Structure Your Outputs

Asking for JSON or structured output formats dramatically improves reliability. Models are much better at following a schema than producing consistently formatted free text. Combined with output validation, this makes LLM outputs much more predictable in production systems.

Chain of Thought Isn't Always the Answer

Chain-of-thought prompting is powerful for complex reasoning tasks, but it adds latency and token costs. For straightforward tasks like classification or simple extraction, direct prompting often works just as well and is much faster. Match the technique to the complexity of the task.

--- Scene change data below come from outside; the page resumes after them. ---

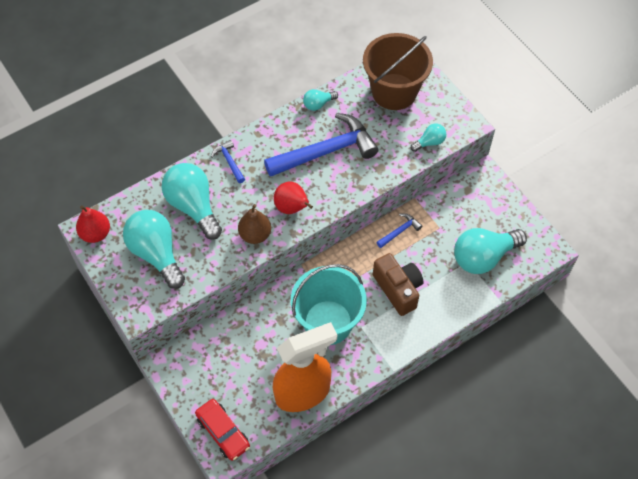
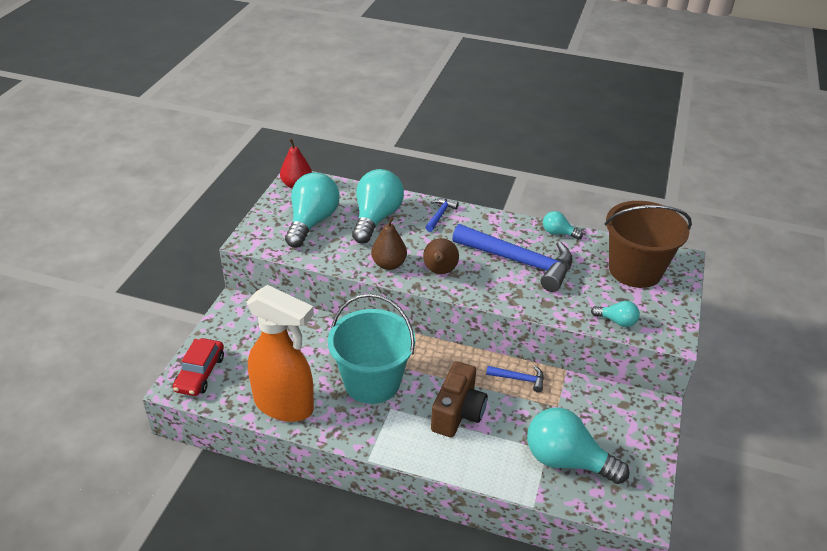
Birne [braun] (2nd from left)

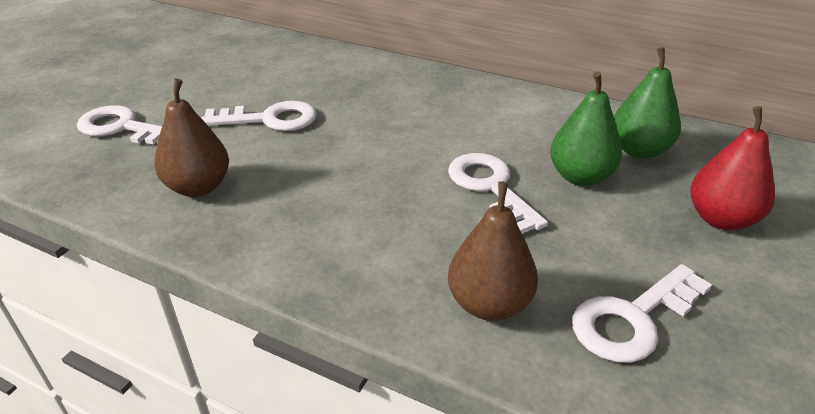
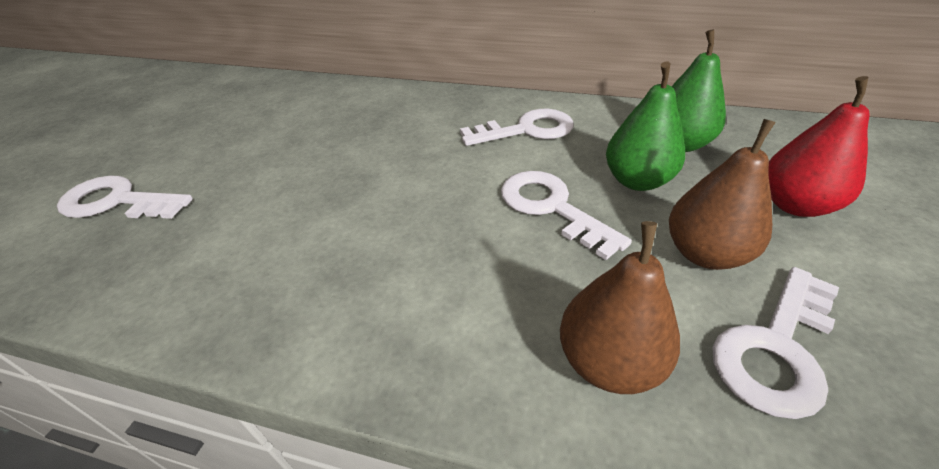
Schlüssel [weiß] (2nd from left)
Birne [braun] (2nd from left)

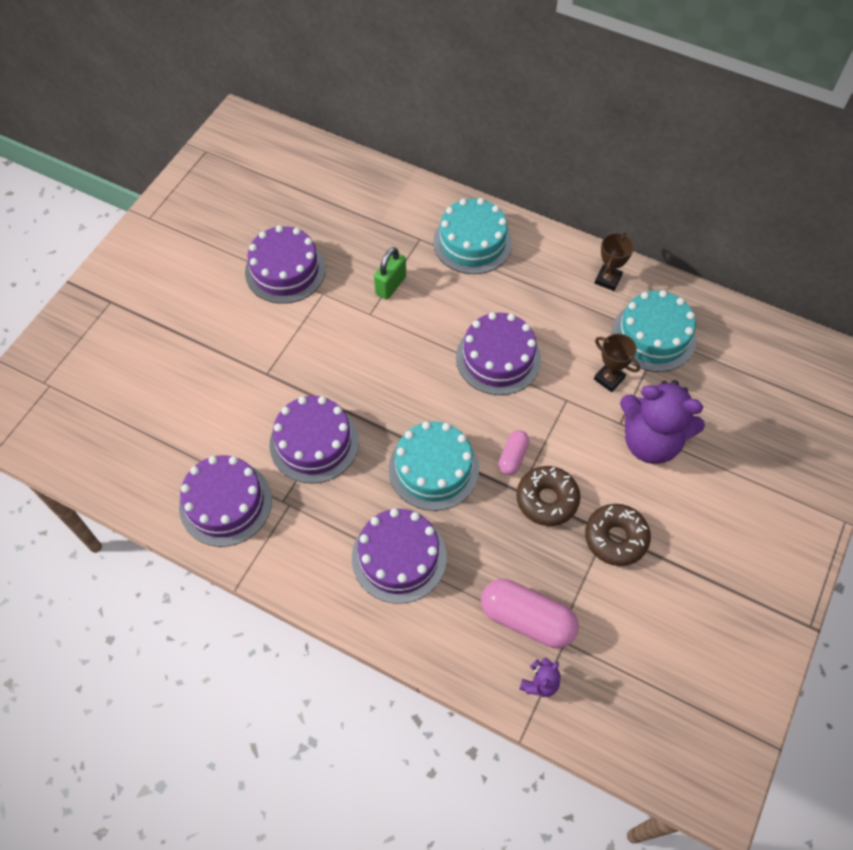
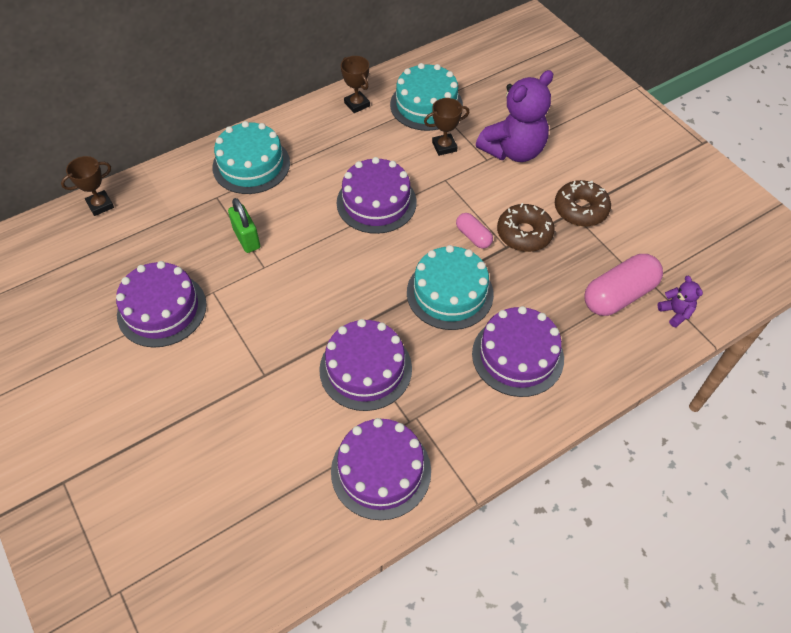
Pokal [braun] (1st from left)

RAG: Quality Over Quantity

When building RAG systems, I initially focused on retrieving as much relevant context as possible. But more context often means more noise. Now I invest heavily in retrieval quality — better chunking strategies, hybrid search, and re-ranking — rather than just throwing more documents at the model.

Key Takeaways

  • Test with real users: Synthetic test cases never capture the full range of inputs your system will see. Get real usage data as early as possible.
  • Version your prompts: Treat prompts like code. Store them in version control, track changes, and A/B test improvements.
  • Build evaluation frameworks:You can't improve what you can't measure. Automated evaluation — even imperfect — beats manual review at scale.
  • Plan for model changes: Models get updated, deprecated, and replaced. Design your system so prompts and model choices are easily swappable.

The field is moving incredibly fast, and what works today might be outdated in six months. But these foundational principles — starting simple, measuring rigorously, and iterating based on real usage — remain constant.